The opportunities of AI are global, but so are the threats. It is obvious that significant co-ordination and co-operation in scientific research will be essential. In that context, could the Minister explain how cutting ourselves off from the world’s biggest scientific research programme helps the United Kingdom?
The hon. Gentleman is right: we absolutely all see the huge potential of AI, but we must not be complacent about the risks. That is why the UK, in leading the AI summit and bringing together all parties from around the world, will ensure that we establish world-leading governance and regulation, so that we can take the opportunities while ensuring public safety and trust.
Talking of AI, I call Jim Shannon. [Laughter.]
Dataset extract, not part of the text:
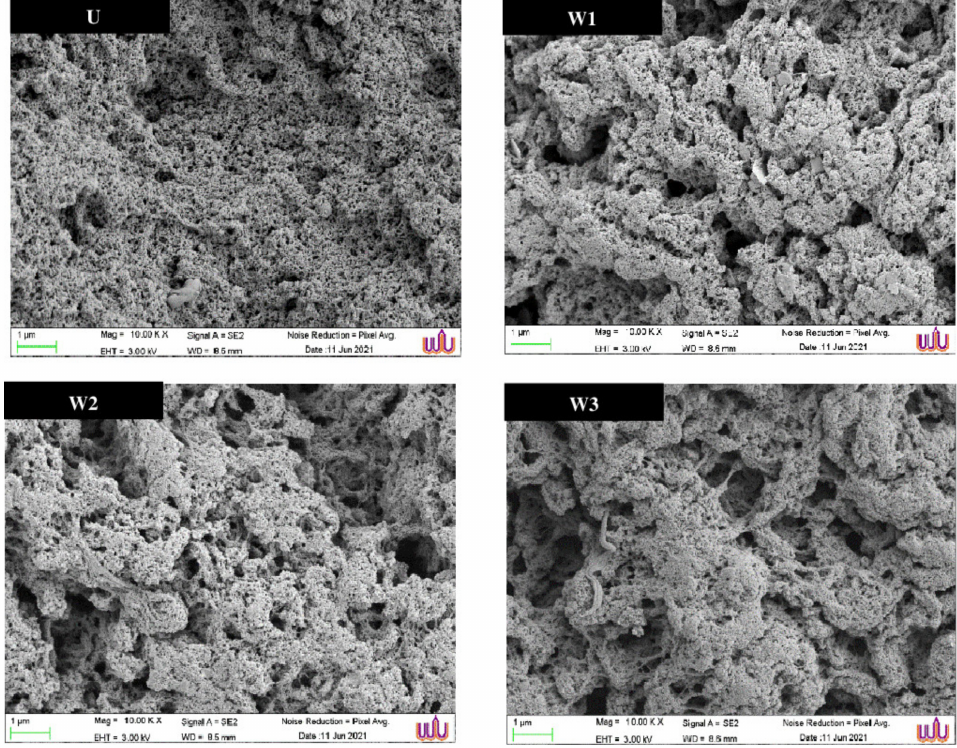
Figure 5. Scanning electron microscopic (SEM) images of gels from unwashed mince (U) and surimi from Indian mackerel prepared by one washing cycle (W1), two washing cycles (W2), and three washing cycles (W3). (Magnification: 10,000 × , EHT: 3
Never! Humour aside, may I thank the Minister very much for her response? It has been quite positive. Given that artificial intelligence will have a significant impact on international relations, will she provide reassurance that all AI advances must and will be scrutinised to a greater extent, for the safety of the people in the United Kingdom of Great Britain and Northern Ireland?
Mr Speaker, I assume that your reference was to the hon. Member’s great intelligence, because that is what artificial intelligence is demonstrating it can be. It is always a joy to support what he says and answer his questions, and he is exactly right: by working through those international relationships, with the UK driving things and holding that really important leadership role, we want to be able to bring countries together through bilateral engagement, using the many multinational fora out there to really ensure that we are tackling and understanding those threats. We need to provide an environment in which, as AI develops, we can maintain oversight while ensuring that we take advantage of opportunities that will bring economic prosperity. I look at the work that we are doing across the world, and I see how it can assist developing countries to safely leapfrog ahead with technologies in so many ways.
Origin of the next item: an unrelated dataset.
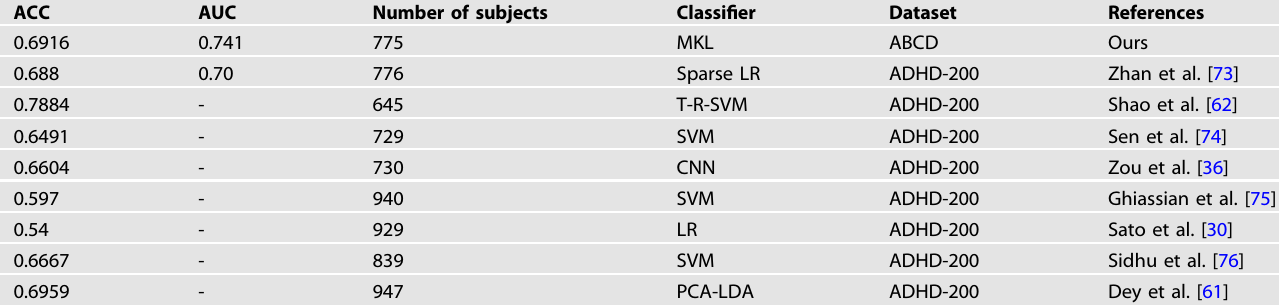
Table 5. Published resting-state fMRI-based ADHD classi fi cation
I call the shadow Minister.
We have all seen how hybrid warfare has been used against this country and our allies in recent years, and of course AI systems could pose new cyber and information threats as well as providing economic and social opportunities. We have already called on the Government to close gaps in the AI White Paper by introducing proper oversight of models such as GPT-4, and I have raised with Ministers the specific issue of whether access is allowed in the FCDO. I was told that access was not permitted on FCDO corporate systems, but that further guidance was being developed. Has that guidance now been issued, and are FCDO staff currently able to access AI systems on personal devices, for example? What safety protocols are in place?
If I may, I will write to the hon. Gentleman, because I do not have the latest information on that issue.
I call the SNP spokesperson.
As we have heard, artificial intelligence presents opportunities but also threats, many of which are impossible to quantify at this time. That is as true in AI diplomacy as in anything else, so at the world’s first major AI conference, will the UK Government commit to developing and facilitating AI only with countries that respect human rights and will obey the rules of international law?
As we bring the world together at the AI summit in the autumn, we want to have discussions with all our international partners about what the rules of the road need to be. The UK Government are absolutely going to be leading on making sure that the facilitation of AI in every sphere of our lives takes place within a framework that provides safety and gives trust to both our citizens and the rest of the world.